On Tuesday, October 9, 2012 10:06:15 PM UTC-4, Greg Heath wrote:
> Newsgroups: comp.ai.neural-nets
>
> From: TomH488 <
tom...@gmail.com>
>
> Date: Fri, 5 Oct 2012 16:01:15 -0700 (PDT)
>
> Local: Fri, Oct 5 2012 7:01 pm
>
> Subject: Input Pre-Processing
>
> >On Oct 5, 7:01 pm, TomH488 <
tom...@gmail.com> wrote:
>
> > Greg,
>
> >
>
> > First, I have read your robust list of what to do.
>
>
>
> What list?
>
"Search the CANN Google Group archives
greg heath pre training advice"
its in there (!) and perhaps one of the most useful accumulations of information yet.
>
>
> > There are a few procedures that I have questions about:
>
> > __________________
>
> >
>
> > YOUR ITEM #4: Use the data matrix correlation coefficient matrix CC=COFFCOEF(Z) to identify:
>
> > a. undesirable low corr between y and col of x.
>
> > b. undesirable high corr between col of x.
>
> >
>
> > Either one is not too bad a thing to do by hand, but doing both "by eye" is a bit much. I'm working with 186 inputs that I need to cull down.
>
>
>
> I don't know what you mean "by eye"?
>
When you have to make a compromise selection such as not so bad Cxx yet not so good Cxy, do you keep or cull? Besides, I have no idea how to make that decision quantitatively anyhow - my guess it depends on the model which makes it empirical. Or can the decision be calculated?
>
>
> The documentation explains how to use additional confidence/
>
> significance level outputs to quantify the significance of the 186
>
> input-output linear correlations and the 186*185/2 input-input cross
>
> correlations.
>
First, just so I know we're talking about the same thing, I call
Cxx the input-input cross corr which are probably bad if near 1.0
Cxy the in-out linear corr which are of no value if near 0.0
Are you now referring to "Steps 7 & 8"
7) Test the strength of combined linear I/O correlations by calculating the mean square errors, and
8) If I/O correlations are sufficiently high, the training goal MSE = 0.01*MSE0 is reasonable
The don't exactly understand the notation, but I get the idea we're talking about training the network with a single input column and a simplified y (mean, linear regression line, ???) ??? I really have no idea here, especially how to interpret the results.
Again, NO hablo MATLAB
>
>
> help corrcoef
>
> doc corrcoef
>
>
>
> If input cross correlations are significant you might want to
>
> immediately remove some of the "redundant" variables or transform the
>
> inputs to be uncorrelated.
>
My "independent" culls (based on Cxx only or Cxy only) consist of omitting Cxx above 0.8, and Cxy within .05 of zero. The philosophy is that these are so bad, it doesn't matter how good the other C.. would have been.

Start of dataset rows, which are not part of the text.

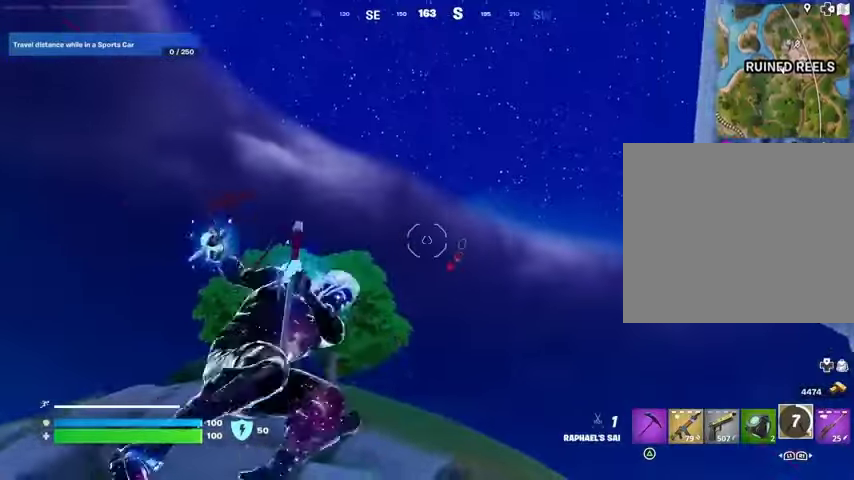
{"buttons": [], "left_stick": "up", "right_stick": "center", "events": [[167, "right_stick", "down"], [400, "right_stick", "center"]]}
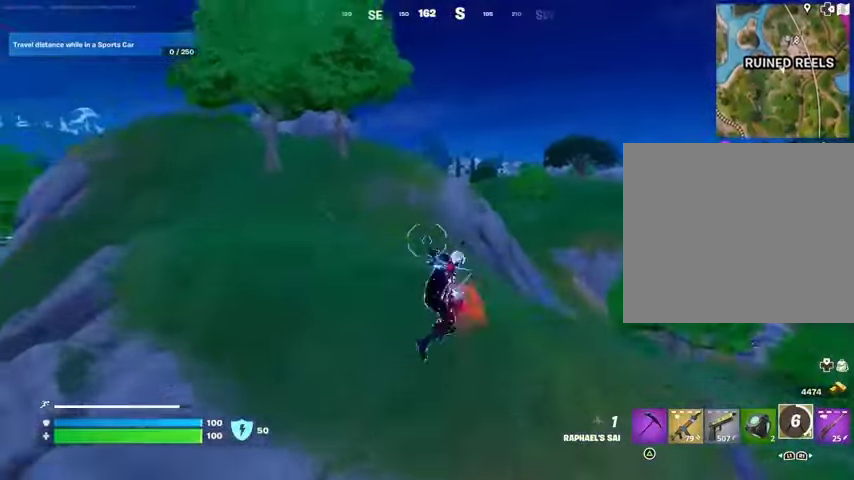
{"buttons": [], "left_stick": "left", "right_stick": "right", "events": [[200, "left_stick", "up-left"], [333, "R3", "down"], [400, "R3", "up"], [400, "right_stick", "right"], [467, "left_stick", "left"]]}
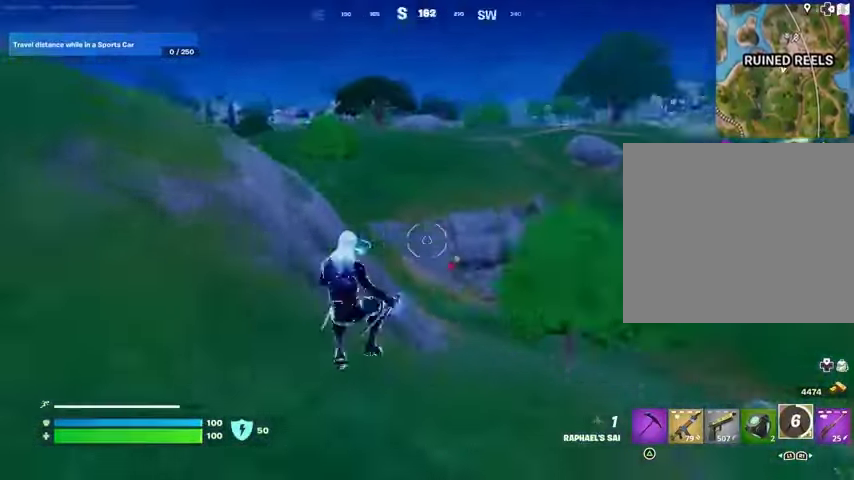
{"buttons": ["CROSS"], "left_stick": "left", "right_stick": "center", "events": [[67, "left_stick", "down-left"], [167, "right_stick", "center"], [267, "left_stick", "left"], [500, "CROSS", "down"]]}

Again, what to do with the ones that are not so bad.
Would PCA or better yet, Discriminant Analysis (or PLS, Partial Least Squares) simply remove all concern about culling inputs? My experience from structural modal analysis says yes, a simple way to deal with input size reduction.
>
>
> You may also want to check cross correlations of y with 186 quadratic
>
> (xi^2) and some of the 186*185/2 (ugh) interaction (xi*xj) terms.
>
Don't know how to do this. But PLS is sounding like a simple solution for "manual culling based Cxx & Cxy correlations."
>
>
> > NOTE: I added 43 World Stock Indices and a unit Lag and many have to go.
>
> >
>
> > Sounds like MATLAB has STEPWISE and STEPWISEFIT to automate this. I was thinking of a selection algorithm but really don't know enough of the mathematics to make a trade between a. and b. when it occurs.
>
> > Any suggestions how to wade through this expeditiously?
>
>
>
> No guarantees.
>
>
>
> STEPWISEFIT and STEPWISE(Gui version) are useful for models that are
>
> linear in the coefficients ( LIC: e.g., polynomials). The chosen
>
> inputs are good, but not nececessarily optimal for these models, much
>
> less the nonlinear NN models.
>
>
>
> Nevertheless, I usually start by comparing backward and forward
>
> results for a linear in variable (LIV) model and, I might do the same
"backward and forward results" = ?
>
> for a linear in interactions (xi*xj) or a pure quadratic (xi^2) model.
>
>
>
> > _________________________
>
> >
>
> > Apparent popularity of using ACF and PACF to determine LAGS for a Forecasting Prediction.
>
>
>
> ACF = Autocorrelation function?
>
Yes
>
>
> PACF = ??
>
Partial Auto correlation function
>
>
> > One paper said:
>
> >
>
> > 1) use L1...Ln which have significant PACF's, AND
>
> > 2) Use Li of the 4 top ACF's.
>
> >
>
> > That is clear enough for predicting Price from Price input, however, I have some other issues to deal with:
>
>
>
> You are tring to predict price? What do you mean by "price input"?
>
The most simplistic forecasting modesl put price lags in the input. So I call that "price" input.
> >
>
> > ISSUE ONE:
>
> >
>
> > I have many other non-price inputs that I include LAGS. Since they are not Price, they should be not-uncorrelated with Output YET STILL not-correlated to each other. So should a candidate LAG be REQUIRED to satisfy both constraints? or if not possible, should the least offensive ones be used or should NO lags be used since none were suitable?
>
> >
>
> > Well, that's confusing enough.
>
>
>
> Yes it is. significant lags can be determined from auto and
>
> crosscorrelation functions.
>
I've never found any methodology of picking lags this way in the FAQs. Did I miss something?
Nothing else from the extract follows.